After our meal, my brother started playing music to liven up the house. They were all dressed to the nines, and I was in my college hoodie and sweatpants shivering like a wet dog. Spirits were high after exchanging gifts, and my brother queued up Bella Ciao after getting a very nice present from my mom. As he started dancing, he pulled my mom up from her seat and began twirling her around. My dad brought out his phone to take a video of the moment, but they instead invited him to join in on the fun. “Wish you could dance with us, Maia,” they said.
Laying on the couch watching my family dance together was probably the happiest memory I have with them.
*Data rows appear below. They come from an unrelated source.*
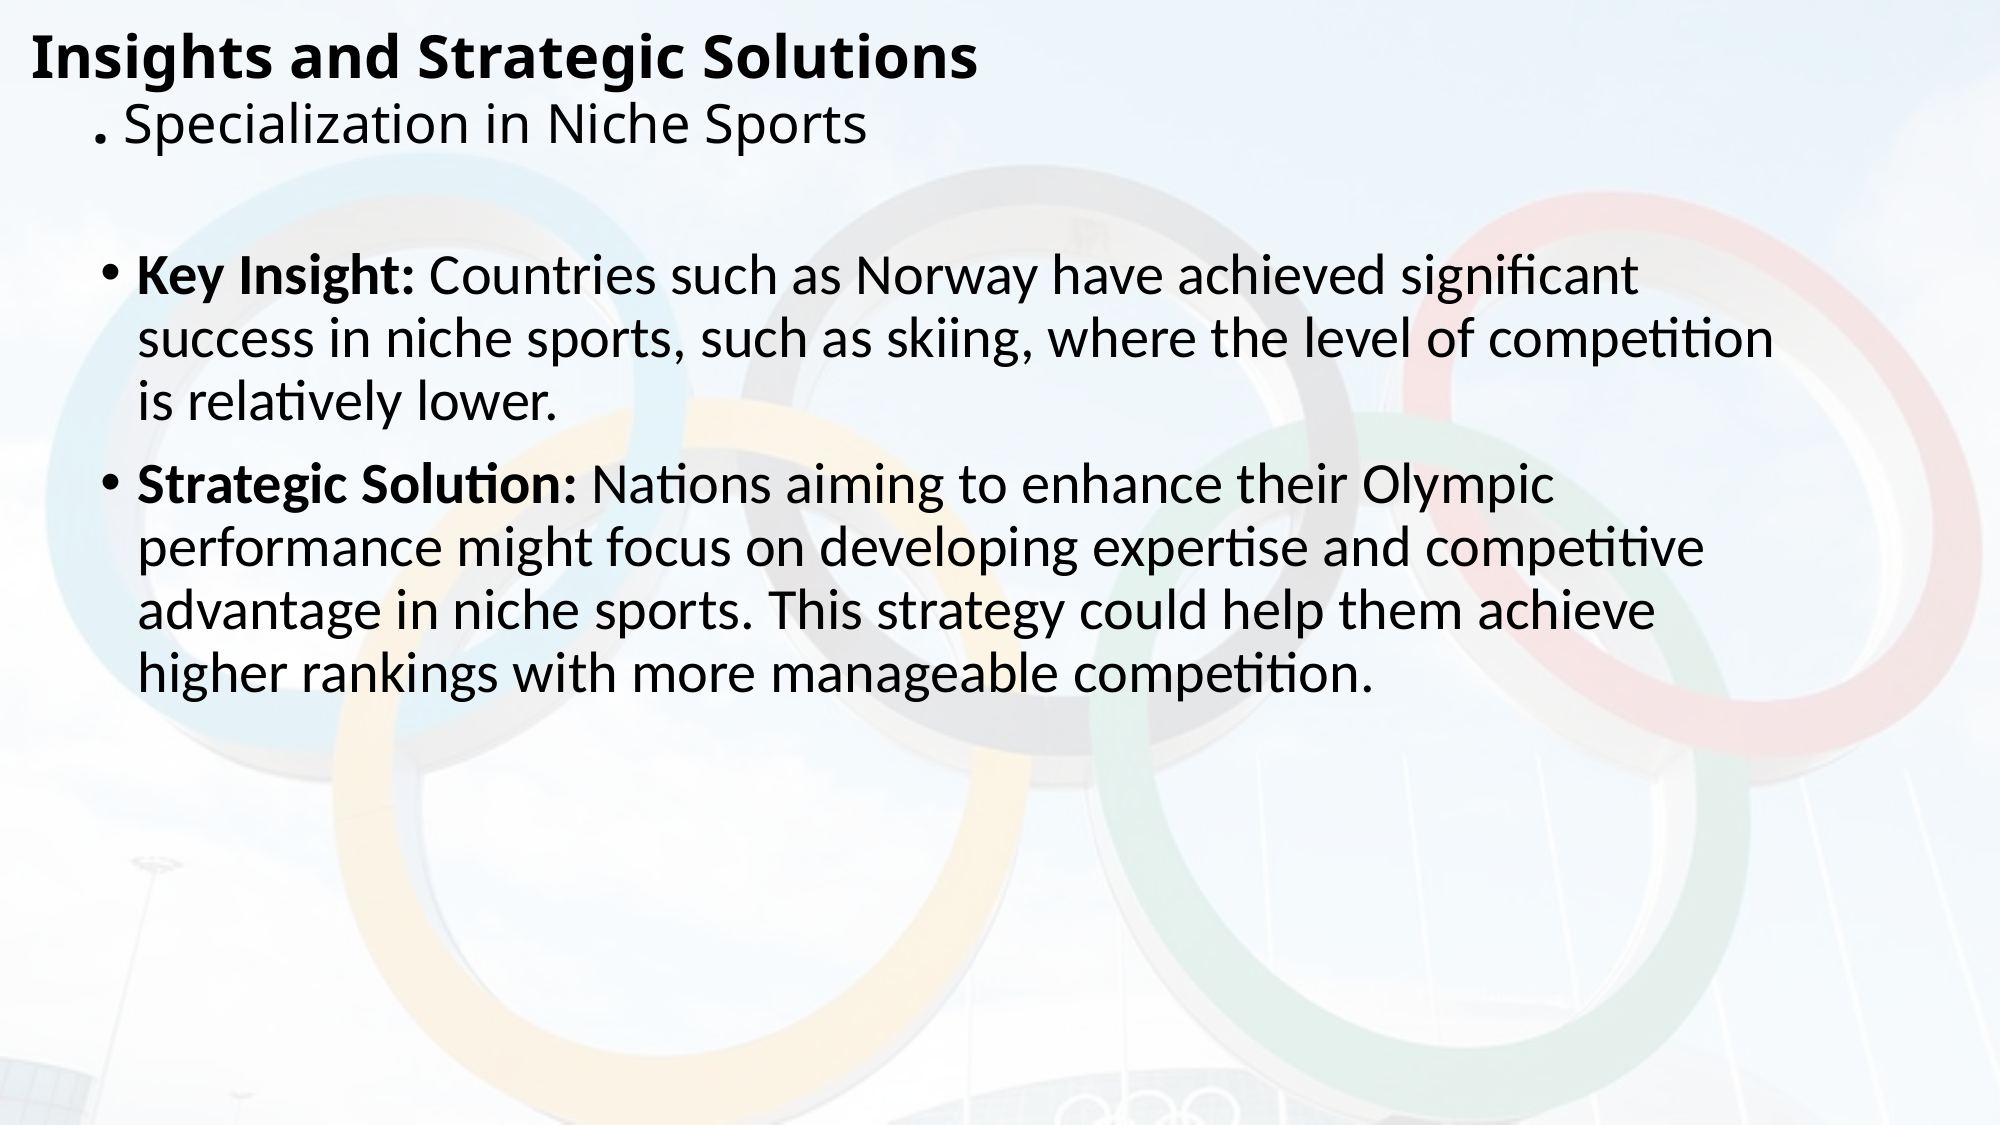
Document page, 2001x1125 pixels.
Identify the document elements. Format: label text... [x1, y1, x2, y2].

list Key Insight: Countries such as Norway have achieved significant success in niche sports, such as skiing, where the level of competition is relatively lower. Strategic Solution: Nations aiming to enhance their Olympic performance might focus on developing expertise and competitive advantage in niche sports. This strategy could help them achieve higher rankings with more manageable competition. [85, 236, 1811, 951]
title Insights and Strategic Solutions . Specialization in Niche Sports [15, 18, 1741, 237]
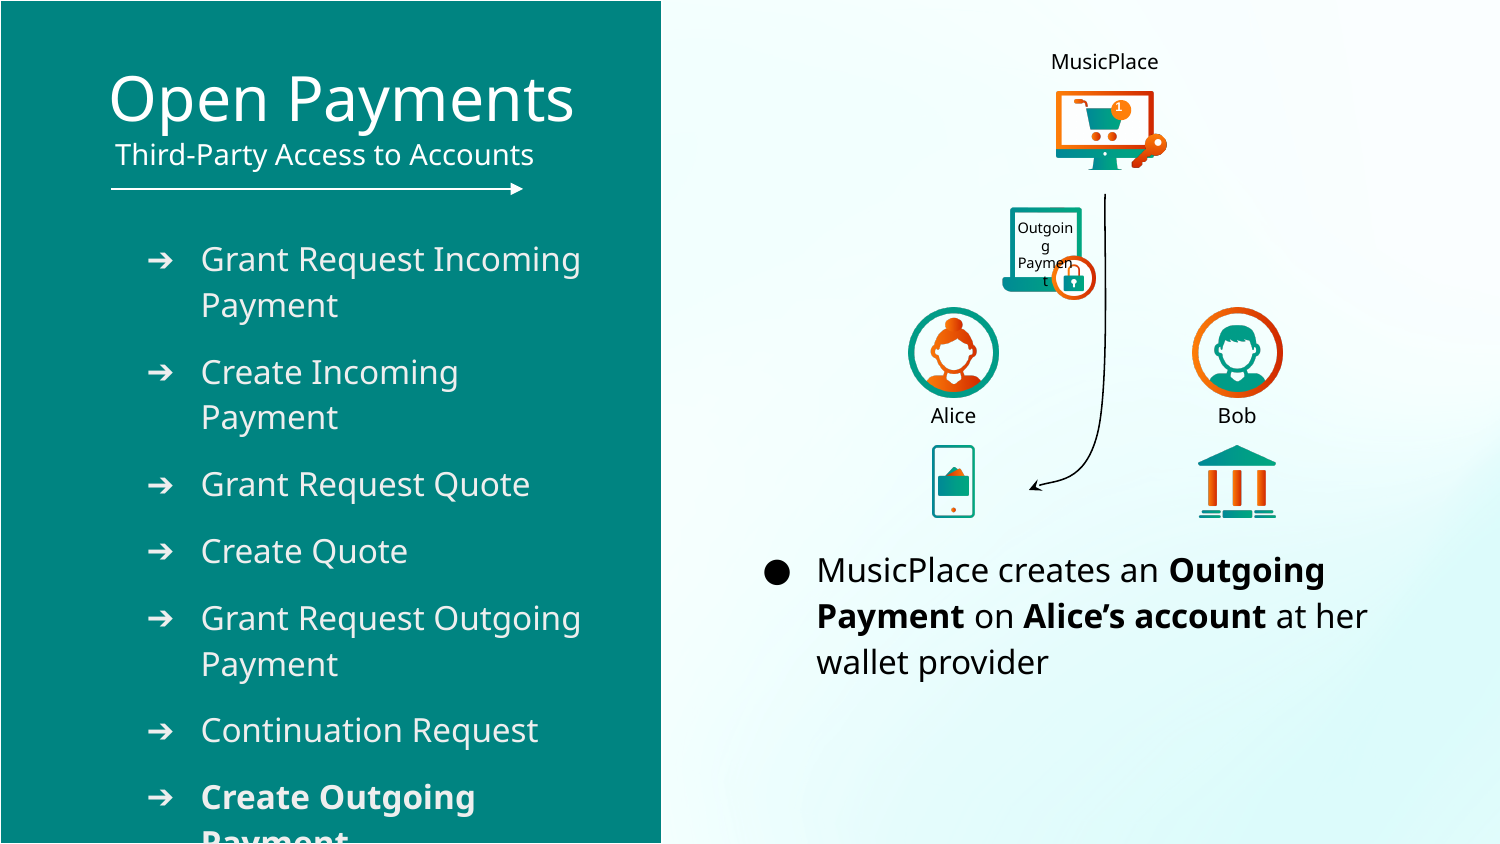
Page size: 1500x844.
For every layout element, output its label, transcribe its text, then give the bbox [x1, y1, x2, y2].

picture [908, 306, 999, 398]
picture [1126, 130, 1170, 164]
text_box 1 [1102, 86, 1131, 90]
text_box Third-Party Access to Accounts [100, 121, 629, 187]
text_box [0, 0, 662, 844]
text_box Grant Request Incoming Payment Create Incoming Payment Grant Request Quote Create Quote Grant Request Outgoing Payment Continuation Request Create Outgoing Payment [110, 217, 612, 844]
text_box Alice [822, 389, 1054, 440]
picture [1198, 445, 1276, 519]
text_box MusicPlace creates an Outgoing Payment on Alice’s account at her wallet provider [726, 528, 1464, 817]
text_box [1028, 193, 1106, 491]
text_box Bob [1106, 389, 1369, 440]
picture [1001, 207, 1096, 301]
text_box Deep Dive: Grant Flows [662, 0, 1500, 844]
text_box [1056, 91, 1154, 170]
picture [1191, 306, 1283, 398]
text_box Open Payments [93, 49, 629, 144]
text_box MusicPlace [973, 36, 1236, 87]
picture [931, 445, 976, 518]
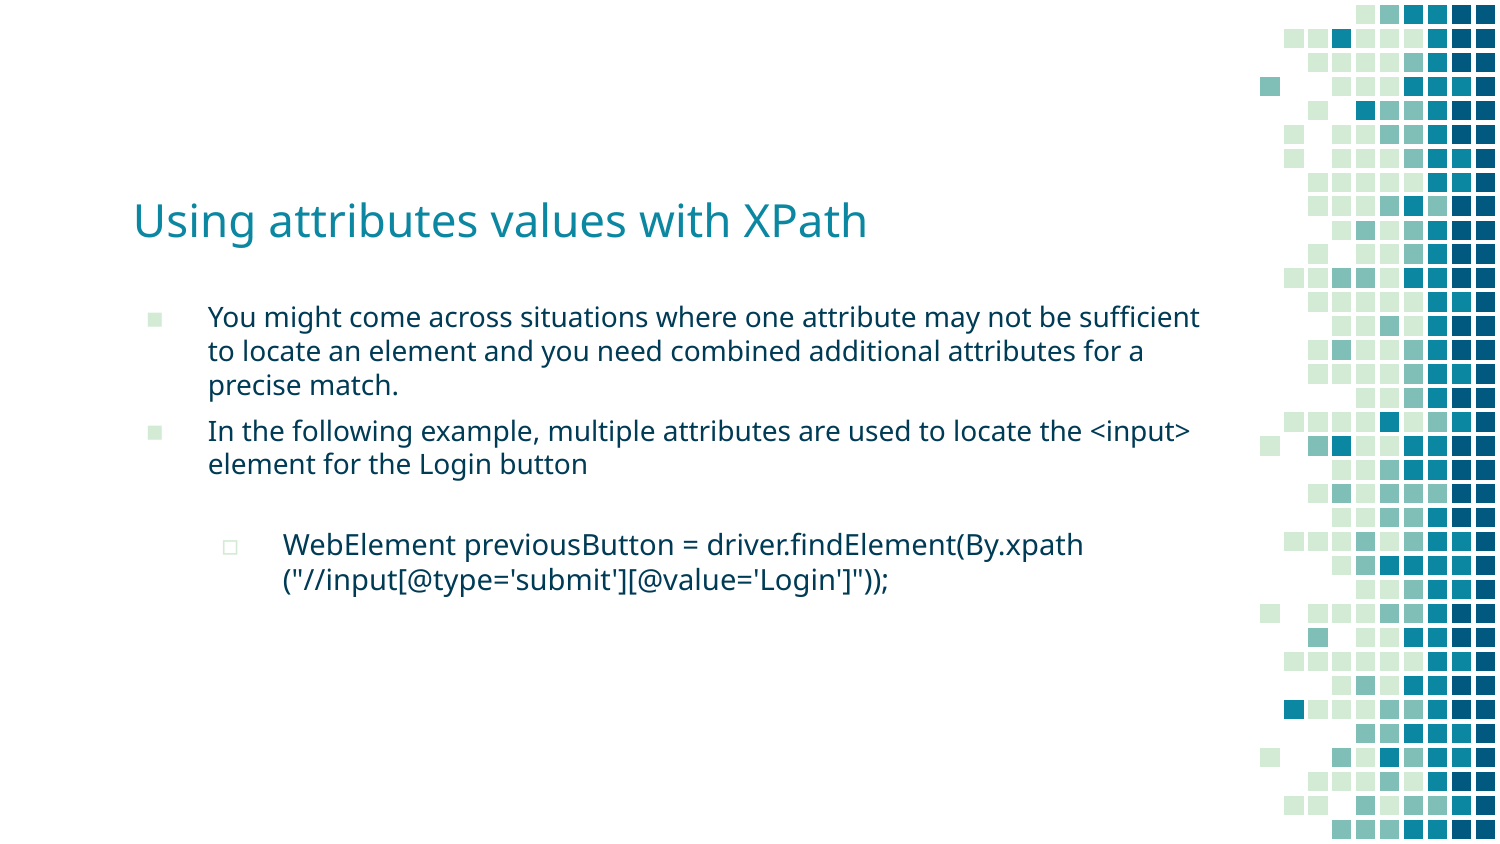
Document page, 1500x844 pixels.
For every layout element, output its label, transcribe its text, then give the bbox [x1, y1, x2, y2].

list You might come across situations where one attribute may not be sufficient to locate an element and you need combined additional attributes for a precise match. In the following example, multiple attributes are used to locate the <input> element for the Login button WebElement previousButton = driver.findElement(By.xpath ("//input[@type='submit'][@value='Login']")); [117, 284, 1227, 774]
title Using attributes values with XPath [117, 121, 1227, 262]
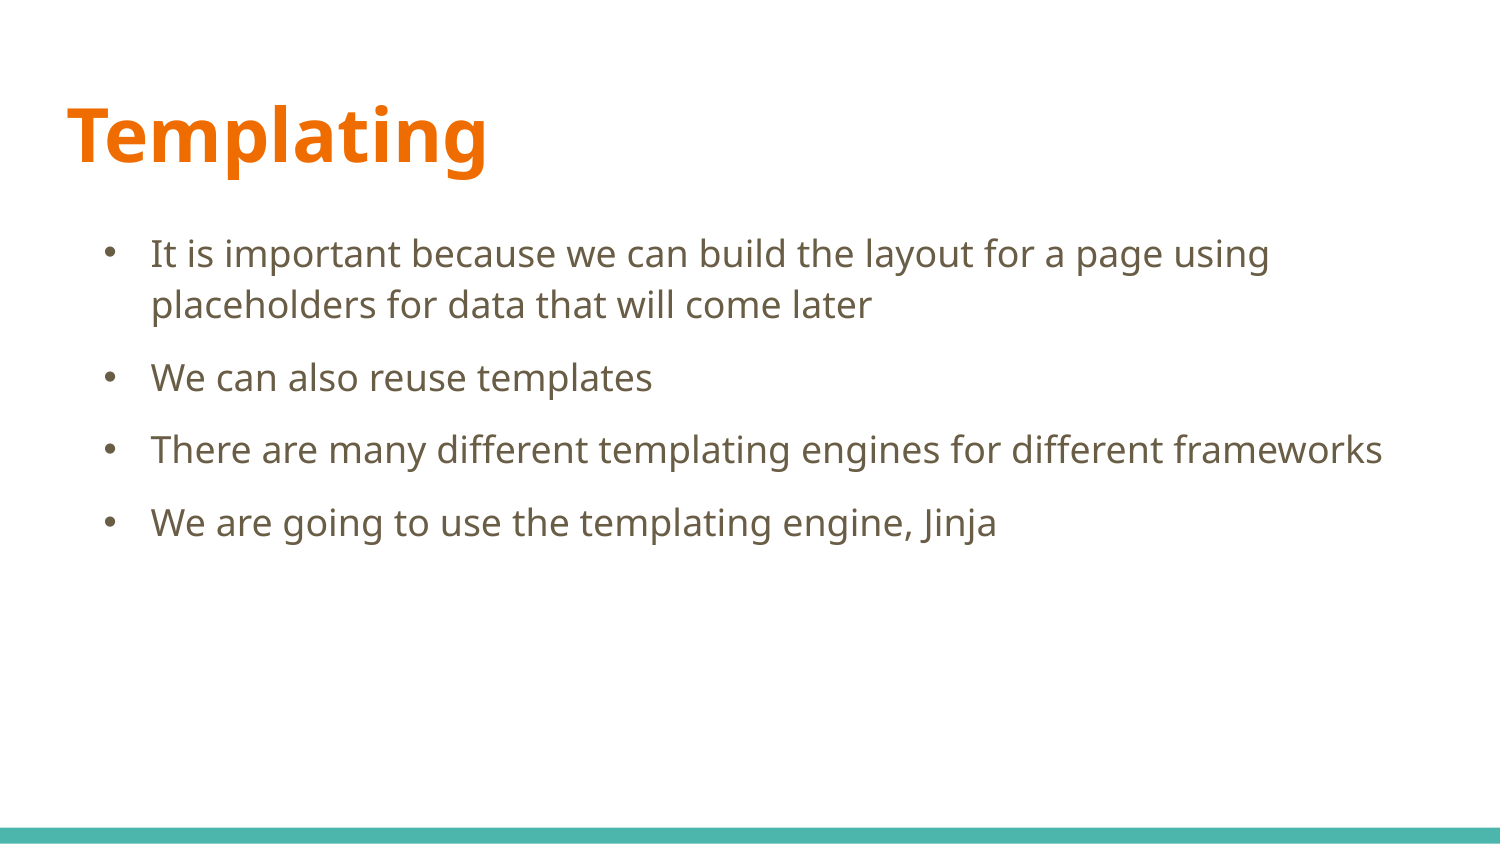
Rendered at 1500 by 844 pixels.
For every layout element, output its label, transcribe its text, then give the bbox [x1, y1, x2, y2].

title Templating [51, 72, 1449, 189]
list It is important because we can build the layout for a page using placeholders for data that will come later We can also reuse templates There are many different templating engines for different frameworks We are going to use the templating engine, Jinja [51, 207, 1449, 750]
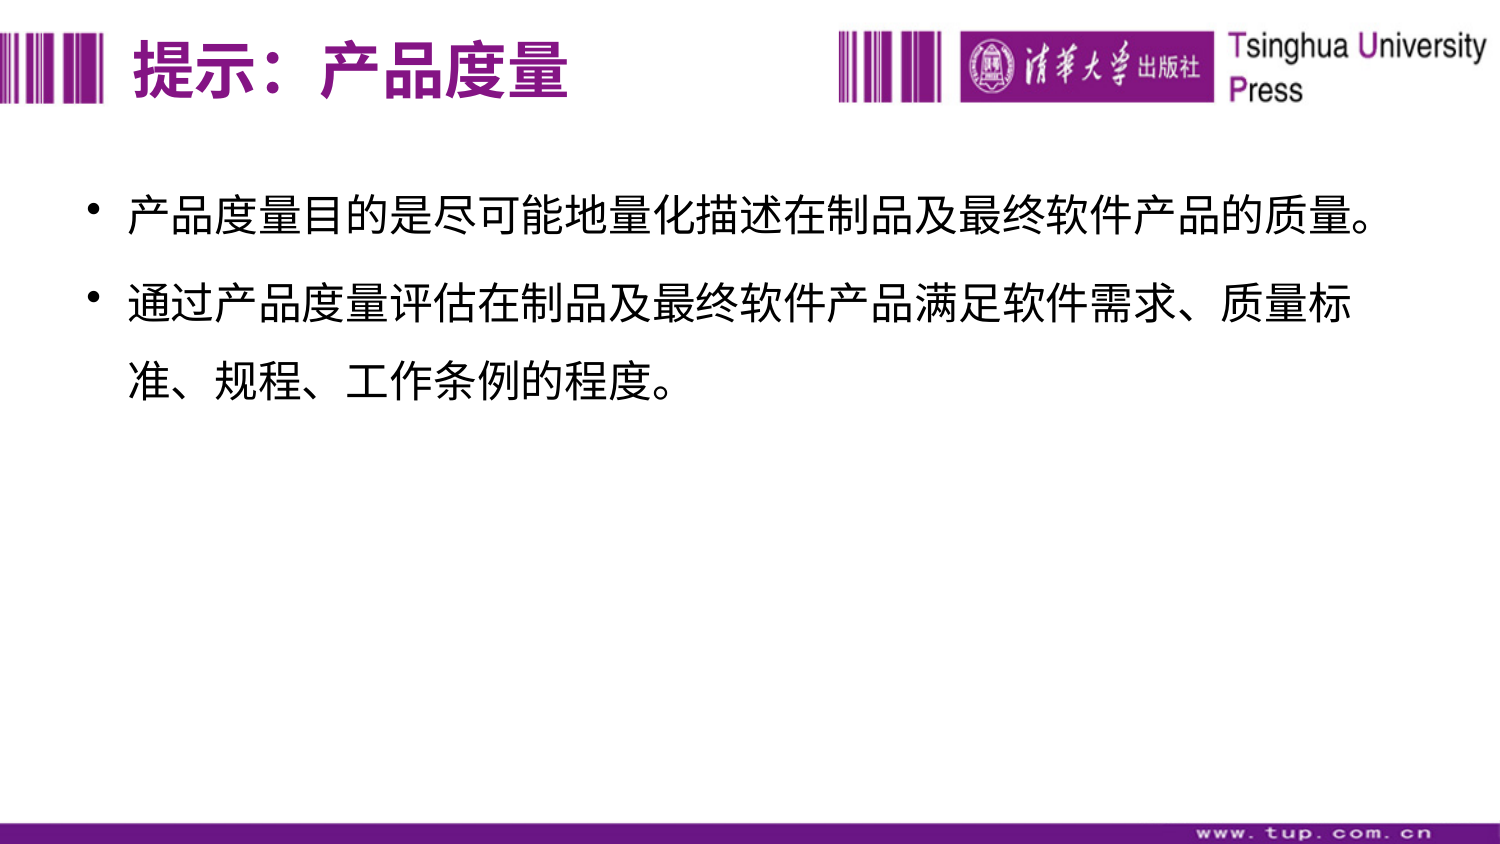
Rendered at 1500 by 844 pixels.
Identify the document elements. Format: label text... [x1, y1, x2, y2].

picture [0, 31, 109, 111]
title 提示：产品度量 [121, 29, 812, 109]
picture [0, 820, 1500, 844]
list 产品度量目的是尽可能地量化描述在制品及最终软件产品的质量。 通过产品度量评估在制品及最终软件产品满足软件需求、质量标准、规程、工作条例的程度。 [75, 156, 1425, 754]
picture [838, 11, 1493, 119]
No arguing, no crying, just dancing, drinking, and enjoying each other’s company. That moment remains crystal clear in my memory; their matching maroon ensembles, our three French bulldogs jumping along with them, and the joy and laughter that filled the air. It was a strange feeling, being so physically ill but emotionally relieved to see my home begin the renovation process: we were healing, with a clean slate.
Looking back on that moment now, I realize that happiness doesn’t have to be something grand or extravagant. It can be found in the simple things, like preparing a meal together or dancing to an Italian protest anthem. At that moment, I felt a sense of hope and optimism for the future of our family. Despite the fact that our bad moments together outweighed the good, the memory of them dancing together remains a beacon of light in the midst of a difficult and tumultuous time in my life. It taught me that even when things seem hopeless, there is always a possibility for change and growth.
I also realized that healing takes time, as well as effort and commitment. My family and I still have a long way to go, but that night was a small step towards a better future. It was a moment of unity and happiness that I will always hold dear to my heart. It’s a reminder that even in the darkest of times, there is always a glimmer of hope, and that hope can lead to healing.